I tried a code snippet in which I traversed a list in for-each loop and in between it's traversal removed an element from the list using remove() method of the list.
Ideally it should throw a ConcurrentModificationException in this condition without depending on number of elements in the list, But it is not true when number of elements in list are two.

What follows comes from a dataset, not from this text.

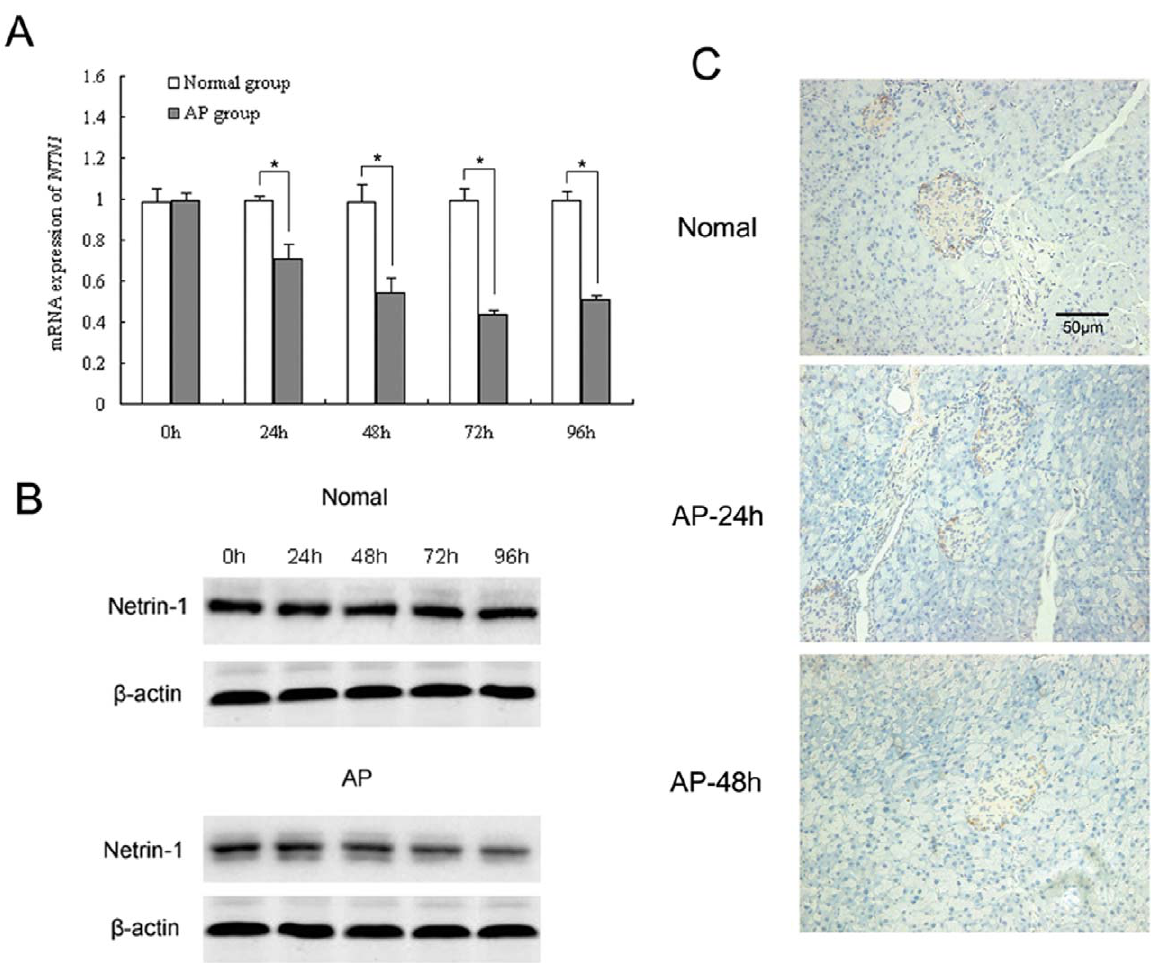
Figure 1. Expression of netrin-1 in the pancreas. RT-PCR (A) and Western blot analysis (B) of netrin-1 expression and immunohistochemical staining (C) of netrin-1 at the indicated times in mouse (C57BL/6) in normal and AP model pancreas. Acute pancreatitis was induced by two intraperitoneal injections of L-Arginine (4 g/kg, 1 h apart). Data are presented as mean 6 SD (n=6 per group in normal mice, n=8 per group in the AP model). * P ,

Case 1: Number of elements in list - 1
 public static void main(String[] args) 
    {
        List<String> list=new ArrayList<String>();
        list.add("One");
        for (String string : list) 
        {
            System.out.println(string);
            list.remove(string);
        }
    }
Output: One
Exception in thread "main" java.util.ConcurrentModificationException
That's was as expected.
Case 2: Number of elements in list - 2
 public static void main(String[] args) 
    {
        List<String> list=new ArrayList<String>();
        list.add("One");
        list.add("two");
        for (String string : list) 
        {
            System.out.println(string);
            list.remove(string);
        }
    }
Output: One
No Exception is thrown?????????
Case 3: Number of elements in list - 3
 public static void main(String[] args) 
    {
        List<String> list=new ArrayList<String>();
        list.add("One");
        list.add("Two");
        list.add("Three");
        for (String string : list) 
        {
            System.out.println(string);
            list.remove(string);
        }
    }
Output: One
Exception in thread "main" java.util.ConcurrentModificationException
Again an exception is thrown which is ideal behavior.
But why it runs properly in case-2 without throwing any ConcurrentModificationException.